US commission on China calls for ban on Chinese seafood

CECC Chair Senator Dan Sullivan (R-Alaska) at a hearing
The U.S. Congressional-Executive Commission on China is calling on U.S. President Donald Trump to completely ban all seafood imports from China | Photo courtesy of the U.S. Congressional-Executive Commission on China
6 Min

The Congressional-Executive Commission on China (CECC) is calling on the administration of U.S. President Donald Trump to ban seafood caught or processed by China, citing concerns over forced labor. 

CECC Chair Senator Dan Sullivan (R-Alaska) and Co-Chair Representative Christopher Smith (R-New Jersey), along with commissioners Representative Dale Strong (R-Alabama) and Representative Tom Suozzi (D-New York)  wrote a letter to Trump calling for an executive order to ban seafood either caught by Chinese-linked vessels or processed in China.

“The reason is simple. Chinese seafood is too often produced through forced labor and enters our market at prices honest American fishermen cannot match. That is not competition. It is abuse shipped into the United States,” the letter states.

The letter referenced Trump’s April 2025 executive order, and said that order acknowledged the challenges faced by the U.S. seafood industry due to illegal, unreported, and unregulated (IUU) fishing and forced labor in seafood supply chains. It states that among those challenges, China is the biggest obstacle to advancing the U.S. seafood industry’s competitiveness.

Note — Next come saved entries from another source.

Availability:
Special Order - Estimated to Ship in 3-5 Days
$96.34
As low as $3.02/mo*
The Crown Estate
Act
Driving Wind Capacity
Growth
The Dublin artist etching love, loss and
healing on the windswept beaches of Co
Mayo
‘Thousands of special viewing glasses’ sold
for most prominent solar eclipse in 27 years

“China is the most immediate test of your policy, leveraging its vast fishing fleets and processing plants to cheat American fishermen, exploit vulnerable workers, and project power at sea,” the letter states. “The United States should not help pay for these egregious behaviors. I urge you to use your authority to make our country the least hospitable market in the world for Chinese harvested seafood.”

The CECC has criticized Chinese seafood in the past, and its most-recent annual report in 2025 called on the U.S. to scrutinize Chinese seafood and do more to combat forced labor. Seafood from China has been under higher scrutiny from the U.S. government since a 2023 report by The Outlaw Ocean Project identifying forced and Uyghur labor in the Chinese supply chain. The organization followed that report up with evidence of North Korean labor in the Chinese seafood supply chain, and the CECC called for investigations by the government following the reports.

The latest letter calls for even more action against China in light of both those public investigations and congressional testimony that has occurred since.

It also points out that multiple federal agencies have identified China as a forced-labor concern, including the Department of Labor and the U.S. Department of Homeland Security, which has added seafood to its list of priorities under the Uyghur Forced Labor Prevention Act.

“Those steps were right. The United States market is awash in criminally tainted seafood from China,” the letter states.

The CECC said eliminating IUU-associated seafood from the U.S. market would benefit U.S. commercial fishing, increasing the value of fisheries and landings.

“Your administration already has a workable precedent and expertise already in place to conduct such a ban. The Russian seafood import prohibition covers seafood even when it is routed through third countries or substantially transformed elsewhere,” the letter states. “China should face the same anti-evasion rule. Seafood harvested by Chinese-linked vessels should not be washed clean through relabeling, repacking, transshipment, or third-country processing.”